--- Work task ---
Give the entries again, precisely as they were written.

[Extracted data entries]
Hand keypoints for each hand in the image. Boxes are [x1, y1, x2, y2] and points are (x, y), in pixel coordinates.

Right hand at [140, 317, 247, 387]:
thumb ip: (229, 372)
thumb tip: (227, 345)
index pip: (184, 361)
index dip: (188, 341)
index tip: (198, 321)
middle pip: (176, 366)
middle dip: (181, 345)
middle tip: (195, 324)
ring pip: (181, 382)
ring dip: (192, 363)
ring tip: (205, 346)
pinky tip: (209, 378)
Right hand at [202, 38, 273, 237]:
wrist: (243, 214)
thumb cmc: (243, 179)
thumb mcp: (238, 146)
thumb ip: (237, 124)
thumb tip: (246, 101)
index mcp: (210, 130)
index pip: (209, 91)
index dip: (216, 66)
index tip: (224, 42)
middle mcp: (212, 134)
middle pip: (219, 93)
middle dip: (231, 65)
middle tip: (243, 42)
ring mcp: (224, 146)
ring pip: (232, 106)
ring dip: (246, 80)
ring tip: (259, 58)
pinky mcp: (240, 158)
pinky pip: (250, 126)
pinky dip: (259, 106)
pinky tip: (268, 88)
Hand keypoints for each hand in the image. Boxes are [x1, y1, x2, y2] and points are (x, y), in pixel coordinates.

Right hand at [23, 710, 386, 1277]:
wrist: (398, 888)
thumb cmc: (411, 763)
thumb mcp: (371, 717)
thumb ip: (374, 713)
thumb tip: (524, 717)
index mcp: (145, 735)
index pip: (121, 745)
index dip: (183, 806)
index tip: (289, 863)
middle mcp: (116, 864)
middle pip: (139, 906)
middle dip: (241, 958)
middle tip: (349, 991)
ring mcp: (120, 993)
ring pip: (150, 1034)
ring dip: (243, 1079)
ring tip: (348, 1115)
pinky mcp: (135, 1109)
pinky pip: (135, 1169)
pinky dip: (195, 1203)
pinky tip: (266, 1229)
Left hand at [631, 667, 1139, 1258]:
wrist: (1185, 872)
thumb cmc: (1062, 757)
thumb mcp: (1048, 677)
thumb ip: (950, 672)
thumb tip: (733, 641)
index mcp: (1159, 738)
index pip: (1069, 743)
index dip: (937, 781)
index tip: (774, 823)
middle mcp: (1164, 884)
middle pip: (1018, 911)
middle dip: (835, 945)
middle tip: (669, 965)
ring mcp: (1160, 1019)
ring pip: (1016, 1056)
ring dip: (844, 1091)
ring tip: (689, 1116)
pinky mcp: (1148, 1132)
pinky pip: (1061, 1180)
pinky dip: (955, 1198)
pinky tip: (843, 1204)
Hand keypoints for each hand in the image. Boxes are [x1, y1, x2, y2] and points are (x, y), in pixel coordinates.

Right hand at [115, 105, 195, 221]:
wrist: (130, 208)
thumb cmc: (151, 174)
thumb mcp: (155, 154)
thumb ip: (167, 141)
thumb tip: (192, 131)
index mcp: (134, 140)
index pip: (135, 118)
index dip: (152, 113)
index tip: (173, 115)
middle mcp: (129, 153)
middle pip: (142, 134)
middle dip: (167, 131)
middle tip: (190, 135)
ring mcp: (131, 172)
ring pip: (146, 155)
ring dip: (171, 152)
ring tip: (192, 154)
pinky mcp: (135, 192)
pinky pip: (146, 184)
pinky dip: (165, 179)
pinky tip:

--- Solution to this task ---
Hand keypoints for each hand in the image. Boxes are [x1, y1, x2, y2] and points are (x, y), in pixel coordinates.

Right hand at [140, 317, 247, 387]:
thumb ip: (229, 372)
thumb tip: (227, 345)
index pip: (184, 361)
index dip: (188, 341)
index tip: (198, 321)
middle pip: (176, 366)
middle dip: (181, 345)
middle tip: (195, 324)
ring pip: (181, 382)
ring dip: (192, 363)
ring tip: (205, 346)
pinky tip: (209, 378)
Right hand at [202, 38, 273, 237]:
wrist: (243, 214)
thumb cmc: (243, 179)
thumb mcp: (238, 146)
thumb ip: (237, 124)
thumb tip: (246, 101)
index mcp: (210, 130)
index pip: (209, 91)
index dip: (216, 66)
index tip: (224, 42)
middle mcp: (212, 134)
middle pip: (219, 93)
middle dip: (231, 65)
middle tip: (243, 42)
ring mcp: (224, 146)
ring pip: (232, 106)
ring dip: (246, 80)
ring tip: (259, 58)
pinky mcp: (240, 158)
pinky pip: (250, 126)
pinky dip: (259, 106)
pinky tip: (268, 88)
Hand keypoints for each hand in the image. Boxes are [x1, y1, x2, y2] and points are (x, y), in pixel coordinates.

Right hand at [23, 710, 386, 1277]:
wrist: (398, 888)
thumb cmc: (411, 763)
thumb mcp: (371, 717)
thumb ip: (374, 713)
thumb tip: (524, 717)
index mcp: (145, 735)
index pip: (121, 745)
index dip: (183, 806)
index tip: (289, 863)
middle mcp: (116, 864)
middle pip: (139, 906)
middle dip: (241, 958)
middle tip: (349, 991)
ring mcp: (120, 993)
ring pip: (150, 1034)
ring dip: (243, 1079)
ring tip: (348, 1115)
pinky mcp: (135, 1109)
pinky pip: (135, 1169)
pinky dip: (195, 1203)
pinky tip: (266, 1229)
Left hand at [631, 667, 1139, 1258]:
wrist: (1185, 872)
thumb cmc: (1062, 757)
thumb mcp: (1048, 677)
thumb ip: (950, 672)
thumb tip: (733, 641)
index mcp: (1159, 738)
index pip: (1069, 743)
index dip: (937, 781)
index tip: (774, 823)
middle mcp: (1164, 884)
middle pip: (1018, 911)
middle dip: (835, 945)
middle tip: (669, 965)
ring mcp: (1160, 1019)
ring pip: (1016, 1056)
ring dip: (844, 1091)
ring tip: (689, 1116)
pinky mcp: (1148, 1132)
pinky pip: (1061, 1180)
pinky dip: (955, 1198)
pinky tip: (843, 1204)
Hand keypoints for each hand in the image. Boxes are [x1, y1, x2, y2] and points are (x, y), in pixel coordinates.

Right hand at [115, 105, 195, 221]:
wrist: (130, 208)
thumb cmc: (151, 174)
thumb mcp: (155, 154)
thumb ip: (167, 141)
thumb tip: (192, 131)
index mcp: (134, 140)
index pip: (135, 118)
index dip: (152, 113)
index tip: (173, 115)
middle mcp: (129, 153)
middle pip: (142, 134)
middle dip: (167, 131)
middle tip: (190, 135)
ring mcp: (131, 172)
ring pip: (146, 155)
ring dip: (171, 152)
ring tip: (192, 154)
pinky mcp: (135, 192)
pinky pip: (146, 184)
pinky dip: (165, 179)
pinky tip:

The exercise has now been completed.